SELECTED TEXT:
BEGIN

Cosmoose

Configuration

CosmooseOptions and connection setup

CosmooseOptions

The Cosmoose constructor accepts a configuration object:

index.ts
import { Cosmoose } from '@cosmoose/core';

const cosmoose = new Cosmoose({
  endpoint: 'https://your-account.documents.azure.com:443/',
  key: process.env.COSMOS_KEY,
  databaseName: process.env.COSMOS_DATABASE,
});
PropertyTypeDescription
endpointstringCosmos DB account endpoint URL
keystringPrimary or secondary access key
databaseNamestringDatabase name (created if it doesn't exist)

Connection Lifecycle

index.ts
// Connect to the database
await cosmoose.connect();

// Check connection status
cosmoose.isConnected(); // true

// Access the underlying database object
const database = cosmoose.getDatabase();

Calling connect() multiple times is safe — subsequent calls are no-ops.

END

DATASET EXTRACT:
BEGIN

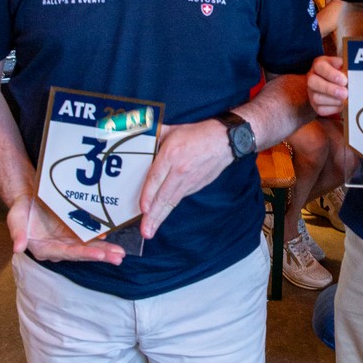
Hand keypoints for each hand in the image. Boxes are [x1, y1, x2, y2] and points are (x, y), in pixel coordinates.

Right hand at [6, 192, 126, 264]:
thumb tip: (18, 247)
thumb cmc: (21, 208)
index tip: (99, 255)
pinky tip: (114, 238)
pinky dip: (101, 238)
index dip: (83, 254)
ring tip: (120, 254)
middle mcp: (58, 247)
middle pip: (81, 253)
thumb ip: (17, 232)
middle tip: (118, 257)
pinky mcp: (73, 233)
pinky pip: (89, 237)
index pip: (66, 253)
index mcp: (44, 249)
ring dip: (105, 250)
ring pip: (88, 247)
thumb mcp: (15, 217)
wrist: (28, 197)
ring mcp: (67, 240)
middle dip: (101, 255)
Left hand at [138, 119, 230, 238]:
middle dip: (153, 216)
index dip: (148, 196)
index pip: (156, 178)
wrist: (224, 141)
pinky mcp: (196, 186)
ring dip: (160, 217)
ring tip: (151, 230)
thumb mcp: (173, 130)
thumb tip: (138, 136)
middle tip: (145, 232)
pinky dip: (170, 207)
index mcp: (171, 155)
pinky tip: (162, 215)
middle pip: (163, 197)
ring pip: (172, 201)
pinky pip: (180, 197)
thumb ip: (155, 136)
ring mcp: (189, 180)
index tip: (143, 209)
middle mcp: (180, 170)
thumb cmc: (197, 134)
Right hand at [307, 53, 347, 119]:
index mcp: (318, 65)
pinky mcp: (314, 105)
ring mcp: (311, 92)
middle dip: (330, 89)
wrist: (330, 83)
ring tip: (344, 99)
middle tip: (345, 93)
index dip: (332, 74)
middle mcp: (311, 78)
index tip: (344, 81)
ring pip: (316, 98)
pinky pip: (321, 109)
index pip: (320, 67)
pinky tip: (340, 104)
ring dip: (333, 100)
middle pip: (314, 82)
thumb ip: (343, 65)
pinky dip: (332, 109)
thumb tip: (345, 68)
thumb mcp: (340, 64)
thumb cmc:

END

EXERCISE INSTRUCTIONS:
A: From the Cosmoose configuration page, write out the part that opens with the words containing "const cosmoose = new" and closes with "it doesn't exist)".
B: According to the Cosmoose configuration page, why may connect() be called more than once without harm?

EXERCISE RESPONSES:
A:
const cosmoose = new Cosmoose({
  endpoint: 'https://your-account.documents.azure.com:443/',
  key: process.env.COSMOS_KEY,
  databaseName: process.env.COSMOS_DATABASE,
});
PropertyTypeDescription
endpointstringCosmos DB account endpoint URL
keystringPrimary or secondary access key
databaseNamestringDatabase name (created if it doesn't exist)

B: It is safe because every call after the first is a no-op.